◆ Task instructions:
1. In the passage about FIFA Ultimate Team packs, what have regulators established about programs like FIFA Ultimate Team?
2. Carry on the passage about EA and FIFA Ultimate Team packs, picking up right after its final sentence.

◆ Passage for review:
-.-.-

There has been growing pressure on the company to make packs more transparent – a move that would go down positively with the FIFA community.
However, EA is fiercely protective of their service, which has helped the company grow to $1.25 billion during its last quarter. Transparency, it seems, is still some way off.
“First, players always receive a specified number of items in every FUT pack,” explained Wilson.
“Second, we don’t provide or authorise any way to cash out digital items or virtual currency for real-world money. And there’s no real-world value assigned to in-game items.”
He continued: “We’re working with all of the industry associations globally and with regulators in certain regions and territories.
“Many of [the regulators] we’ve been working with for a long time, and they have evaluated and established that programs like FIFA Ultimate Team are not gambling.”

-.-.-

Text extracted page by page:

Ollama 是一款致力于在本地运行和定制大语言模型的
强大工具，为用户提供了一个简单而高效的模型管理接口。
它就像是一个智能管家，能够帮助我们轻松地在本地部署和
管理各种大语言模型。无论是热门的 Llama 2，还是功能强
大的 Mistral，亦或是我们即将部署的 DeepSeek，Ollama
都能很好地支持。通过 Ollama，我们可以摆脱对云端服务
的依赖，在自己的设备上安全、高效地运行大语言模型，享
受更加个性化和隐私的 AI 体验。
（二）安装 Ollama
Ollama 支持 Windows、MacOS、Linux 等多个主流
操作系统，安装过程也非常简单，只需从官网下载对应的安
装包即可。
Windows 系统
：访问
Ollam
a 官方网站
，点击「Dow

-.-.-

◆ Written responses:
1. They have established that such programs are not gambling.

2.
Gamers can spend hundreds of pounds building the best Ultimate Team in the game – a price, for many, that’s far too high.
As a result, coin generators and cheap FUT coin sites are rife – where you can exchange virtual currency for real-world cash and vise-versa.
“While we forbid the transfer of items and in-game currency outside of the games, we also actively seek to eliminate that where it’s going on in an illegal environment,” said Wilson.
“We work with various regulators on that.”
Meanwhile, the UK’s Gambling Commission still doesn’t think loot boxes are gambling or illegal in any way – but as cadence gathers in Europe, how long it’ll stay that way is anybody’s guess.